Using reserved space in a vector defined?

Fred Zwarts · Jan 4, 2010

I have an application in which data from one place needs to copied to another place.
These places can be network sockets, or a files on disk, etc.
In all cases the data consists of unformatted unsigned 32-bit integers.
Each record starts with a 32-bit integer with the record size.
Then the record with the data follows.
Then another count follows, or the end of the data.
The records usually have up to a few thousand integers,
but occasionally it can be very much larger.
For efficiency, the records are read as a block.
Reading the data elements one by one would significantly reduce the I/O performance.

The application uses a vector <uint32_t> as a buffer for reading and writing the data.
First it reads the count.
Then it can do two things, either resize the vector if it is too small,
or increase the capacity of the vector with the reserve function.
Then it reads the record into the vector.
Then it writes the count and writes the data.

The question is about resizing the buffer.
Using a resize has the disadvantage that all new elements of the vector are initialized,
which is an unnecessary operation, because these values will be overwritten immediately
by the subsequent read operation.

* * * *

Task requirements —
1 – Using the post, list in order each step the application takes with its buffer, from reading the count through writing the data.
2 – Print the part of the post that begins at the words "Fred Zwarts ·" and stops after "the record size.".
The listing that comes next is separate material, not part of the post.

* * * *

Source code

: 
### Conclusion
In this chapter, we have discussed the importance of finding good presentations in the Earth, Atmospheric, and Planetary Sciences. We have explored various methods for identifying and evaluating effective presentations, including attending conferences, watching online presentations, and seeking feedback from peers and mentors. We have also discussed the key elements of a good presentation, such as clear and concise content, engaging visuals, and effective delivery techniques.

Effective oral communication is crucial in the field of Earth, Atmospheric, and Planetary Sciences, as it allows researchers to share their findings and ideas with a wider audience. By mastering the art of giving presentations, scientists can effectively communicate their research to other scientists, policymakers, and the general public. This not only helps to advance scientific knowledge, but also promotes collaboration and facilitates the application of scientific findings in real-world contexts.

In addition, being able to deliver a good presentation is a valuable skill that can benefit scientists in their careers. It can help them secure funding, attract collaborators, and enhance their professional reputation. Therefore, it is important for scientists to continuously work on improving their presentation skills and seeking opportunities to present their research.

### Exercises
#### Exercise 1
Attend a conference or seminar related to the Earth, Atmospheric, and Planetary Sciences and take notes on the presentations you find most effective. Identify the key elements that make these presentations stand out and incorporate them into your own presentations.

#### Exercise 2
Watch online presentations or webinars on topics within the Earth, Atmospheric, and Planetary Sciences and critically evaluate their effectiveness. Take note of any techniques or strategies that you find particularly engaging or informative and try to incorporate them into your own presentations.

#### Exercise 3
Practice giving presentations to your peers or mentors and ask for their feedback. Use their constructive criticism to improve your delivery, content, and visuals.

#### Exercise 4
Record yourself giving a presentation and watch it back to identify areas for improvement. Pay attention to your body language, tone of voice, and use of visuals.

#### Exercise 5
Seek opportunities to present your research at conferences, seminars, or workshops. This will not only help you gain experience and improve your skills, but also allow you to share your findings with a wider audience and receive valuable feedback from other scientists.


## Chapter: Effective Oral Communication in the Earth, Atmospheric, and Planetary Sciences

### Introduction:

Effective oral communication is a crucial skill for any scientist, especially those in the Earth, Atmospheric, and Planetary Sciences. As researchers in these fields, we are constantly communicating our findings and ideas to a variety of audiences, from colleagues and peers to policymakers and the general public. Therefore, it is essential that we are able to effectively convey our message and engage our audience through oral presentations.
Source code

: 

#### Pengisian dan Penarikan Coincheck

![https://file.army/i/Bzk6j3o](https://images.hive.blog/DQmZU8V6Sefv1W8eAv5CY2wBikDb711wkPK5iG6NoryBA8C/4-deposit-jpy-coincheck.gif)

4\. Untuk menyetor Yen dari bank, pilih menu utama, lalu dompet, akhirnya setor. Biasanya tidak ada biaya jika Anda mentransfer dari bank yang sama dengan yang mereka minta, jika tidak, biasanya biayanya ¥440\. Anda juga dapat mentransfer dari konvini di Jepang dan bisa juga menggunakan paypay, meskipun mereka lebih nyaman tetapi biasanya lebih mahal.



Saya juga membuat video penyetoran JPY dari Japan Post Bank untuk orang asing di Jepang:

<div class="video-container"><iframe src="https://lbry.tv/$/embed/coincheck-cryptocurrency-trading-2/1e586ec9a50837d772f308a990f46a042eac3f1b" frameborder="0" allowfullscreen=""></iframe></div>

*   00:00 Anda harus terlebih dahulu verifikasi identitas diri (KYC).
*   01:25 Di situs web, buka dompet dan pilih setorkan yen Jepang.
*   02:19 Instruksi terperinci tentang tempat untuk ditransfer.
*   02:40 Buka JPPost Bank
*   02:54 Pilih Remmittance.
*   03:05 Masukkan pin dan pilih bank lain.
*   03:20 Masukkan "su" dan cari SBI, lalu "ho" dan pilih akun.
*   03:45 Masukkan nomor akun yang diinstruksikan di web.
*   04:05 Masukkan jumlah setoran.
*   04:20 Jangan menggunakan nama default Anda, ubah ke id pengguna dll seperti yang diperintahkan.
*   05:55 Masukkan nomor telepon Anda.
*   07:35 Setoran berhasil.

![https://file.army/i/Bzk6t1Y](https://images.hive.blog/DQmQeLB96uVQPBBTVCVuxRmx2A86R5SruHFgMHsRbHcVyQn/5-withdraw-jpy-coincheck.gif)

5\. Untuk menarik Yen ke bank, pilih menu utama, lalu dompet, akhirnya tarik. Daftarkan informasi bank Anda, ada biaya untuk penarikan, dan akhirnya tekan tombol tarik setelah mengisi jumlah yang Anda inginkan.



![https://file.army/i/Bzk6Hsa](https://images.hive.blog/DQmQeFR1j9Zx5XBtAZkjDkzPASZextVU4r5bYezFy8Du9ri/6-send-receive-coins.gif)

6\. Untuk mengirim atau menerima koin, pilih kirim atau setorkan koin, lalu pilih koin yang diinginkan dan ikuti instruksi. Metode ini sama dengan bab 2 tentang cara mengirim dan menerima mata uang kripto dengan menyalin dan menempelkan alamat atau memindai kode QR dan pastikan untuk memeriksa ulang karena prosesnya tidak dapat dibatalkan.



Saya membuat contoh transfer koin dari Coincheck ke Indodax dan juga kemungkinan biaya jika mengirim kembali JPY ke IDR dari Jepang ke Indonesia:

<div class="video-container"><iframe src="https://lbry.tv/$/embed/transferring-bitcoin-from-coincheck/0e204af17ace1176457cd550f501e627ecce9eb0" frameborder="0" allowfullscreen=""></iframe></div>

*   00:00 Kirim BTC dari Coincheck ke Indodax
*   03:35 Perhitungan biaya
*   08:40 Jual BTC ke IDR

* * * *

Task-by-task solutions —
1 –
1. It reads the count.
2. It either resizes the vector if it is too small or increases the vector's capacity with the reserve function.
3. It reads the record into the vector.
4. It writes the count and writes the data.

2 –
Fred Zwarts · Jan 4, 2010

I have an application in which data from one place needs to copied to another place.
These places can be network sockets, or a files on disk, etc.
In all cases the data consists of unformatted unsigned 32-bit integers.
Each record starts with a 32-bit integer with the record size.